The Disadvantages Of Technology Today
Here’s the thing as anyone who’s ever mistakenly opened an innocent-seeming email and unwittingly downloaded a hacker’s trojan horse program. In these instances, technology sucks! Your password to your bank is exposed—and so are all your funds. Ugh.
So much business is now conducted thanks to technological advancement—e-commerce, stock trading, banking, gambling, software as a service. And all of it depends on security.—guarding passwords, debugging access points, putting up firewalls, using anti-virus software.
Any security vulnerability can be lethal to a company. Disastrous security breaches can result in class actions suits and fines, and, ultimately crater stock prices. The carnage from these events is almost incalculable. Fortunes can be lost and workplaces shuttered.
The Bottom Line: Technology giveth and technology taketh away.
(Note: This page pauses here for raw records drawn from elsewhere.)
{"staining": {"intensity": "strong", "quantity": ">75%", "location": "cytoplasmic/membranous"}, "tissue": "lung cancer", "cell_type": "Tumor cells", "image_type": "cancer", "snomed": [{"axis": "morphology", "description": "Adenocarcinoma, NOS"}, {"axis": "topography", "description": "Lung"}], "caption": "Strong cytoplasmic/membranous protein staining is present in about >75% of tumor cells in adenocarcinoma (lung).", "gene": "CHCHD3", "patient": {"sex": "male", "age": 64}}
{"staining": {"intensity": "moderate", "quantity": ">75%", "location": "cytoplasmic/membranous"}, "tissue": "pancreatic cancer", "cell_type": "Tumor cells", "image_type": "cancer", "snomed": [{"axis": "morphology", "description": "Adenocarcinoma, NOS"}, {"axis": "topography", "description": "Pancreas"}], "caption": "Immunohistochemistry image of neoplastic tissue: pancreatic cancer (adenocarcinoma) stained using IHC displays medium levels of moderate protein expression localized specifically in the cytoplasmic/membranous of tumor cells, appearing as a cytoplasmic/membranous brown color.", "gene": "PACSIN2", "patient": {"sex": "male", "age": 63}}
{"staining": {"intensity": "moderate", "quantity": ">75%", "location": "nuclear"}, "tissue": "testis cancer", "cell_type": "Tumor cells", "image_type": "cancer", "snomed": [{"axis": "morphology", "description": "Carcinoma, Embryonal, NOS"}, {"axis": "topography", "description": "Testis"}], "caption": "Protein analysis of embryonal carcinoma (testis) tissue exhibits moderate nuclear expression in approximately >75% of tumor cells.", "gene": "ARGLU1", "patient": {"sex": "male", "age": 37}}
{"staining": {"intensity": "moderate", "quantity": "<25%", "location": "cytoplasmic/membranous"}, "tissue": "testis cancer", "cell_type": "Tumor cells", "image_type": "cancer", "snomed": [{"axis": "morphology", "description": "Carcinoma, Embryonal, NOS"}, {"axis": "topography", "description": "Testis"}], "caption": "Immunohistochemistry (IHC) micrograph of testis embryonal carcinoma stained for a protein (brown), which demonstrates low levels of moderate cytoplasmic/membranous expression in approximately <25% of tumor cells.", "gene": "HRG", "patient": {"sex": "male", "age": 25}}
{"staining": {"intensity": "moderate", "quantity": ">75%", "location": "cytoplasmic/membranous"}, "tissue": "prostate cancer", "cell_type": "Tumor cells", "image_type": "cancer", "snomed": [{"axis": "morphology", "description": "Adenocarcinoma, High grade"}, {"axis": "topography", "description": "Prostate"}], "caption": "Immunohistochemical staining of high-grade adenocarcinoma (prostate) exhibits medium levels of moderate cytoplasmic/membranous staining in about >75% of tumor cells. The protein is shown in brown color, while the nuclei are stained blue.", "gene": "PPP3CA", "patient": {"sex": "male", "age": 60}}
So, invest in having the best Information Technology (IT) specialists and internet security specialists you can afford.
Timing Is Everything
Remember the content management system mentioned at the beginning of this essay? It was a pretty great purchase when you bought it ten years ago before cloud computing erupted. Remember how you had to integrate the software into your servers? And now, every time you find a bug or need an upgrade, it takes months and months and added fees to resolve? Sure you do. What a prehistoric system!
Funny how technology can grow old and obsolete in just a matter of a year. That’s why companies making big bets on technology need to do their due diligence. It can be a matter of life and death for any company.
But vetting technology isn’t just about the technology. It’s also a matter of predicting markets and gazing into the future—which is no easy thing. Just ask the companies like Blockbuster Video.
The Bottom Line: The best companies continuously reinvent themselves. To do that, spend time investigating the technologies of the future.
Here Come the Robots: New Technology In The Workplace
The most challenging issue for bringing new technology into the workplace involves the sometimes frightening fact apps, robots, and artificial intelligence programs are poised to over-run the workplace. The awesome power of digital technology and equally impressive power of the human mind are eliminating a number of jobs. The digital revolution has already lead to the death of print newspapers and magazine – some of the more devastating impacts of technology in the workplace. The music industry has been turned upside down and inside out. A.I., if you believe the projections of some of tech’s leading visionary thinkers, will put much of the working world on auto-pilot.
Tech, of course, is also creating new jobs. The impacts of technology in the workplace are endless. Bet the workplaces of the future will look very different from how they look now.
The Bottom Line: People are looking more and more like old media. Invest in tech.